Thursday, January 30, 2014

The HHS mandate contradicts the Christian view of work

By Jay W. Richards in The Daily Caller. Excerpts only.


The mandate assumes that there is a solid line between sacred, explicitly religious work in a religious setting, and “secular” work that takes place everywhere else. This might look like a nice way to resolve the dilemma: just build a wall between the sacred and the secular, and exempt the former, but not the latter. Historic Christian theology, however — whether Protestant or Catholic — has a different view.

Work, whether explicitly religious or not, is an expression of our nature as creatures made in the image of God. Work is part of God’s original blessing and command to our first parents. Adam and Eve were put in a garden, commanded to “tend and keep it,” and told to have dominion (that is, be good stewards) over the earth. This original command to work took place before the fall into sin.
This biblical view of the dignity of work, including manual labor, is unique among the major threads of western culture. The ancient Greek and Roman cultures saw labor, particularly manual labor, as fit for slaves but not for citizens.

Although this theology of work has always been in danger of being eclipsed, it is firmly anchored in Church history. The motto of the ancient Benedictine order is “Ora et labora”: pray and work. The Protestant Reformers Martin Luther and John Calvin emphasized the “priesthood of all believers” and denied a stark dividing line between private worship and public work.
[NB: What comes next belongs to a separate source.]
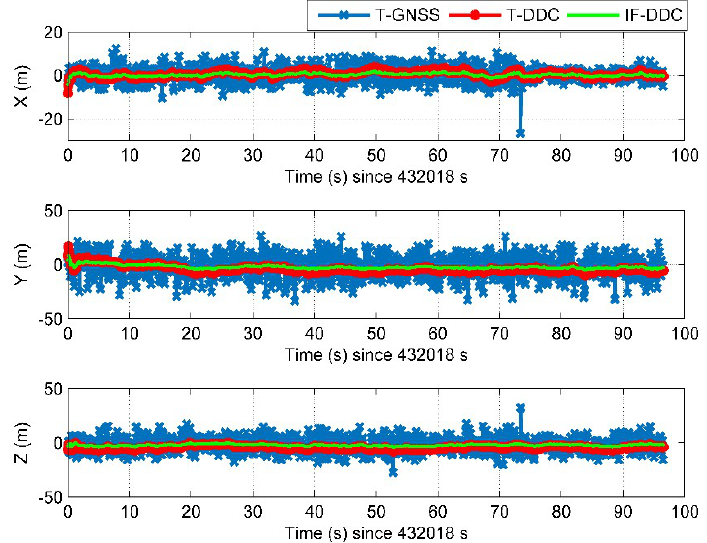
Figure 13. The position errors in the dynamic test using different methods in polar areas.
The Catholic organization Opus Dei (“the work of God”), founded in the twentieth century, describes its purpose as helping “people seek holiness in their work and ordinary activities.” And today, there are dozens of Christian non-profits, including my own — the Institute for Faith, Work & Economics (IFWE) — that emphasize the sacredness of work. According to the broad Christian tradition, then, church ministry can be a calling, but so too can banking or medicine or musical performance or coffee roasting or car manufacturing. If God has called you to a specific task and you pursue it with gusto, then your work is your spiritual calling.